[Source data]
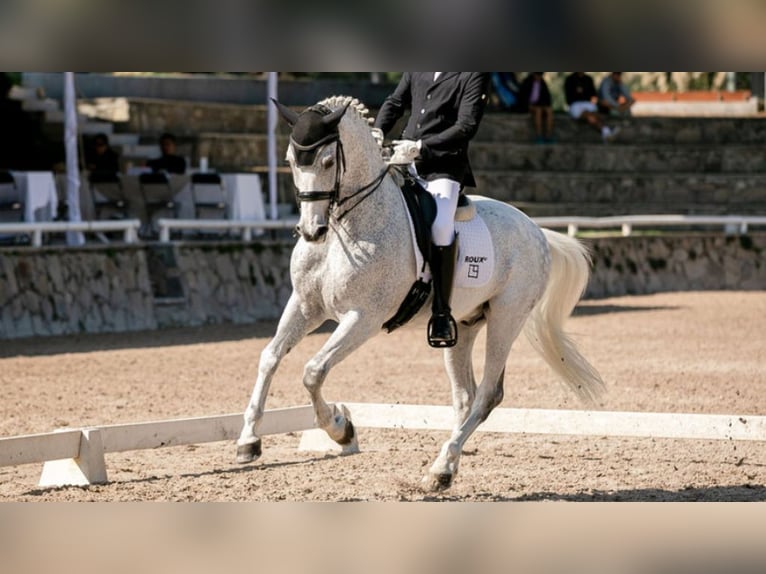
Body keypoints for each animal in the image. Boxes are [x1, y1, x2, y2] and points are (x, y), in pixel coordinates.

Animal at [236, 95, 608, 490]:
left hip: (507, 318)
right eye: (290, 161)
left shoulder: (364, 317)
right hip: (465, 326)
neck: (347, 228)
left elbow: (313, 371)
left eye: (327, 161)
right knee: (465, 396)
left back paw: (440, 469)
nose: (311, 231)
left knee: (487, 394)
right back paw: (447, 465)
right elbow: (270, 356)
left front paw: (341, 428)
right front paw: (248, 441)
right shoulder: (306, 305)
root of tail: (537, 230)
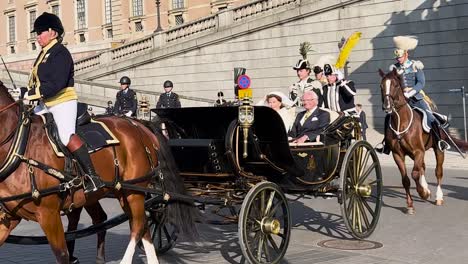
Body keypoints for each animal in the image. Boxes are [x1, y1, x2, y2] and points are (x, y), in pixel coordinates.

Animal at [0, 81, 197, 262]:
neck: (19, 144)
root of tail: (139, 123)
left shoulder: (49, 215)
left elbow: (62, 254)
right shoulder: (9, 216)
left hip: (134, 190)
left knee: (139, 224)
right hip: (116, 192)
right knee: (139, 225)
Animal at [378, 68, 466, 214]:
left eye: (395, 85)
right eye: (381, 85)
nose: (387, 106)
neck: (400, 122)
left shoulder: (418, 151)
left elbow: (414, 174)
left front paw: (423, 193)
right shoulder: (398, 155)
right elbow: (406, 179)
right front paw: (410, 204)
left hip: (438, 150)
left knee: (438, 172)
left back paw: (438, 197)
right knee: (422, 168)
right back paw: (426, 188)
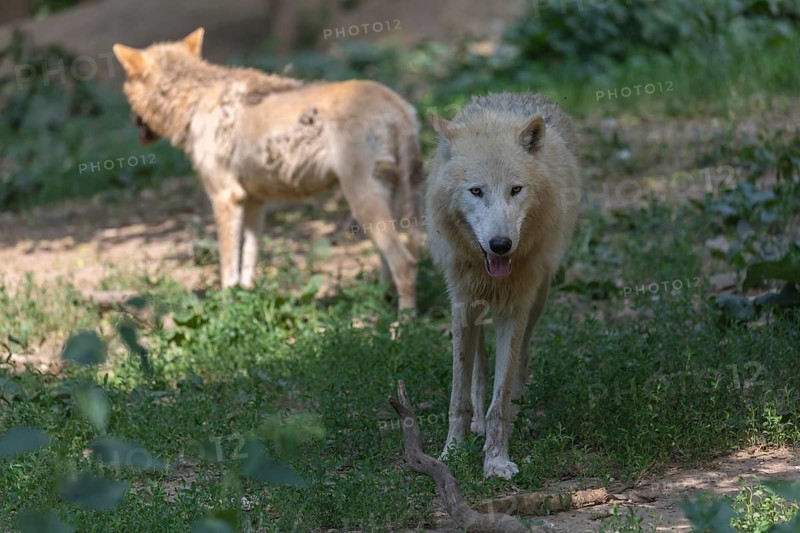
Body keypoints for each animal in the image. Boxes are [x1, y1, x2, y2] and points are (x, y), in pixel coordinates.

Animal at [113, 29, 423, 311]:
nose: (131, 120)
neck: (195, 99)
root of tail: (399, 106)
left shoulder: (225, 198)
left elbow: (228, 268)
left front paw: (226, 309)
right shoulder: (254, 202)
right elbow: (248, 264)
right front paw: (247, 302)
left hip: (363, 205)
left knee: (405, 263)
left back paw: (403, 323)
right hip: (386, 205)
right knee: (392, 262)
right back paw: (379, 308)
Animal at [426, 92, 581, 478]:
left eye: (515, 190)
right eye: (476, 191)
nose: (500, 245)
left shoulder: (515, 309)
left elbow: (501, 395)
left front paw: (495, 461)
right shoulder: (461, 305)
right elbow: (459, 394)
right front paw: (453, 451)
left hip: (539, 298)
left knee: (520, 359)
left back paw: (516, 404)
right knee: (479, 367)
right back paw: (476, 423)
[/Source data]
* **Exercise objective**: Using the listing above, return word for word each line from the one that has "left elbow: (414, 174)" through the one that has "right back paw: (426, 188)", and no line outside that range.

* **Solved problem**:
left elbow: (414, 174)
left front paw: (423, 193)
right shoulder: (398, 155)
right elbow: (406, 179)
right front paw: (410, 204)
left hip: (438, 150)
left knee: (438, 172)
left back paw: (438, 197)
right knee: (422, 168)
right back paw: (426, 188)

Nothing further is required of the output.